— Work to complete —
Print the data below verbatim, minus images.

-------- Records supplied

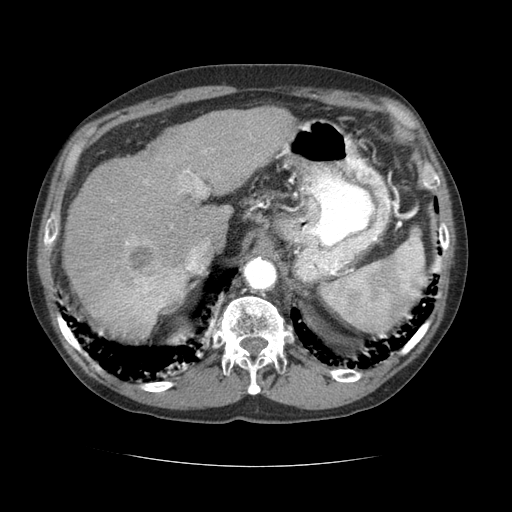
Contrast-enhanced abdominal CT (liver protocol), one axial slice; position 50 of 69 along the scan axis; reconstruction kernel STANDARD; 120 kVp; soft-tissue window (W 400 / L 40 HU); 512 × 512 image matrix, field of view 360 × 360 mm. Case-level facts recorded for this patient, not image findings: diagnosis: hepatocellular carcinoma (patient treated with transarterial chemoembolisation; whether this scan precedes or follows treatment is not stated here); TNM stage (as recorded): Stage-II; Child-Pugh class: B; tumour differentiation: poorly differentiated; tumour size: 2.6 cm.
Structures marked on this image (semi-automatically segmented with operator editing):
- liver parenchyma outside the tumour (the mass and vessels are separate outlines, so this box may not span the whole liver): bounding box (x1, y1, x2, y2) in pixels: (62, 106, 294, 323)
- mass: (95, 235, 186, 338)
- portal vein: (179, 169, 207, 271)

----------------

— Reply to the exercise —
Contrast-enhanced abdominal CT (liver protocol), one axial slice; position 50 of 69 along the scan axis; reconstruction kernel STANDARD; 120 kVp; soft-tissue window (W 400 / L 40 HU); 512 × 512 image matrix, field of view 360 × 360 mm. Case-level facts recorded for this patient, not image findings: diagnosis: hepatocellular carcinoma (patient treated with transarterial chemoembolisation; whether this scan precedes or follows treatment is not stated here); TNM stage (as recorded): Stage-II; Child-Pugh class: B; tumour differentiation: poorly differentiated; tumour size: 2.6 cm.
Structures marked on this image (semi-automatically segmented with operator editing):
- liver parenchyma outside the tumour (the mass and vessels are separate outlines, so this box may not span the whole liver): bounding box (x1, y1, x2, y2) in pixels: (62, 106, 294, 323)
- mass: (95, 235, 186, 338)
- portal vein: (179, 169, 207, 271)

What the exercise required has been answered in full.